Pois bem, da leitura e análise deste normativo, contextualizando-o nos demais direitos e deveres dos órgãos sociais de uma sociedade, extrai-se, s.m.o, a sua disponibilidade às partes, o que é caraterístico de uma norma de cariz dispositivo, não imperativo (que impõe um comportamento ou que o proíbe).
Por conseguinte, perece o argumento do falecido Autor, por não estarmos diante de uma regra jurídica, fonte de direito, de conteúdo imperativo e regulador necessária a não poder dever ser derrogada.
Ainda que assim não se entendesse, sempre se dirá que não se discute nesta ação as obrigações ou os direitos dos administradores, não estando em causa que o falecido Autor tem direito a um complemento de pensão de reforma. Logo, não se pode concluir pela violação de tal norma.
Por outro lado, ao nível dos factos, da matéria apurada e dada como provada, não resultam demonstrados factos que revelem a violação do artigo em referência, pois provado está que a Ré apresentou-se a pagar ao falecido Autor o complemento de pensão de reforma estatutariamente regulado e segundo a fórmula definida no Estatuto. Foi, sim, o Autor quem discordou de uma das suas constantes (valores alusivos à melhor remuneração recebida em cada momento por EMP03...) e acabou por propor a presente ação.
Não se verifica, portanto, factualidade provada à conclusão da fraude à lei.
Igual desfecho se alcança quanto ao decidido, no que ora importa, pela sentença proferida no Proc. n.º 3396/14.3T8GMR e que condenou a Ré no pagamento [d]«na quantia correspondente aos complementos de reforma vencidos desde Janeiro de 2016 até à presente data e nos complementos de reforma que se venham a vencer até ao falecimento do Autor, em montante correspondente à diferença entre a reforma recebida da Segurança Social pelo Autor e a remuneração auferida pelo administrador da Ré descendente de BB, actualmente, BB».
Primeiramente, a sentença em si não se traduz numa regra (norma) jurídica, antes num facto jurídico praticado por um juiz que reproduz a sua reflexão jurídica sobre uma determinada questão que lhe é suscitada, realizando, dessa forma, o “acto final de cumprimento do seu dever de julgar” (cfr. Alberto dos Reis, in Código de Processo Civil Anotado, Vol. V, pág. 127).

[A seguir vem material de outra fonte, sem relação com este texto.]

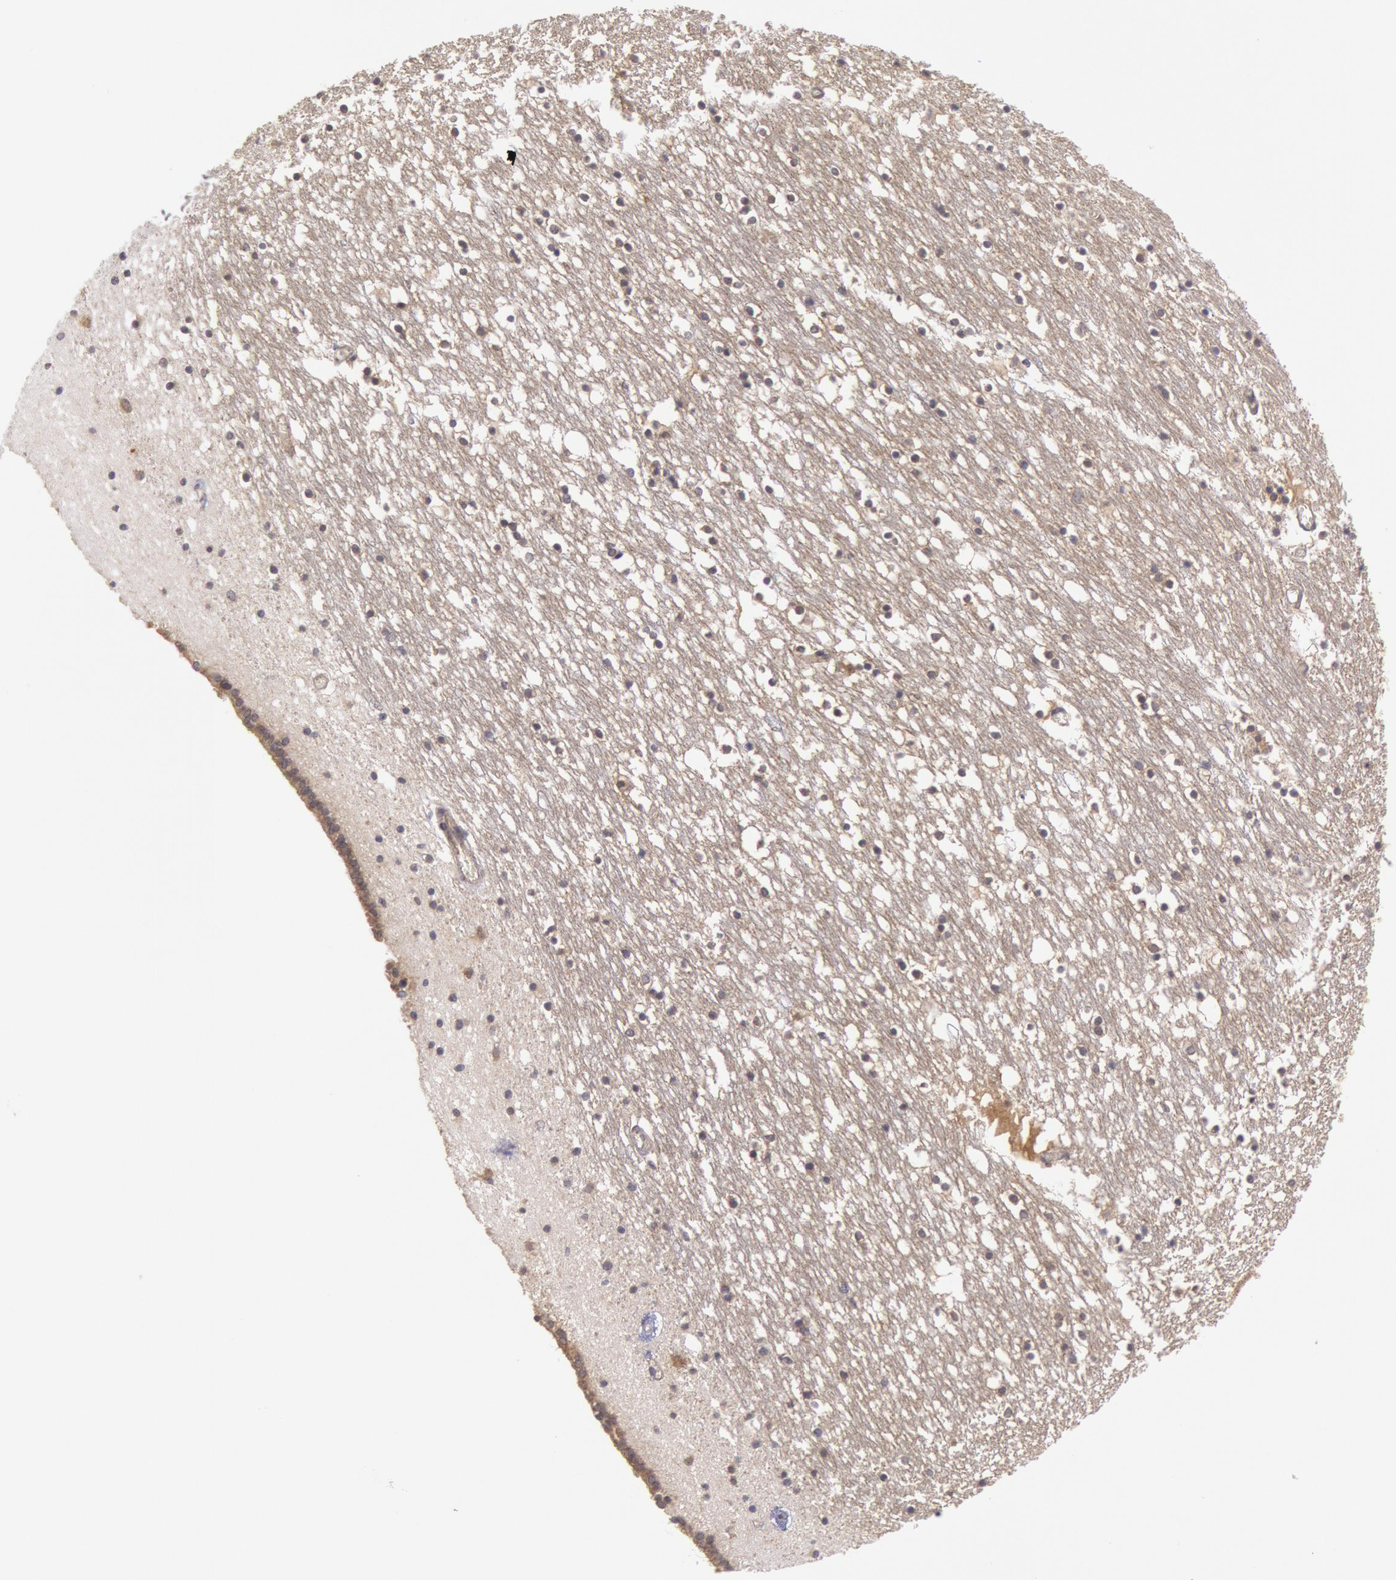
{"staining": {"intensity": "negative", "quantity": "none", "location": "none"}, "tissue": "caudate", "cell_type": "Glial cells", "image_type": "normal", "snomed": [{"axis": "morphology", "description": "Normal tissue, NOS"}, {"axis": "topography", "description": "Lateral ventricle wall"}], "caption": "High magnification brightfield microscopy of normal caudate stained with DAB (brown) and counterstained with hematoxylin (blue): glial cells show no significant staining. (DAB immunohistochemistry (IHC) with hematoxylin counter stain).", "gene": "BRAF", "patient": {"sex": "male", "age": 45}}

Traduz-se numa fonte do conhecimento do direito ou, noutras palavras, numa fonte mediata de direito, porque a sua juricidade dependente de uma outra fonte (esta imediata e relevante no nosso sistema) que é a lei.
Segundo, para ser fonte de direito, logo, poder interpretar-se no caso concreto como “lei” defraudada, teria de se assumir, o que não acontece, como jurisprudência vinculativa, como o são os acórdãos com força obrigatória geral (do STJ), os acórdãos normativos do TR (que declaram a inconstitucionalidade ou ilegalidade de normas) e os acórdãos dos tribunais administrativos com força obrigatória geral (que declararam a ilegalidade de regras administrativas), na medida em que a jurisprudência, como fonte de direito, refere-se a um valor negativo, pois impede, através de um juízo de inconstitucionalidade ou ilegalidade, que desta fonte possa ser retirada uma regra jurídica.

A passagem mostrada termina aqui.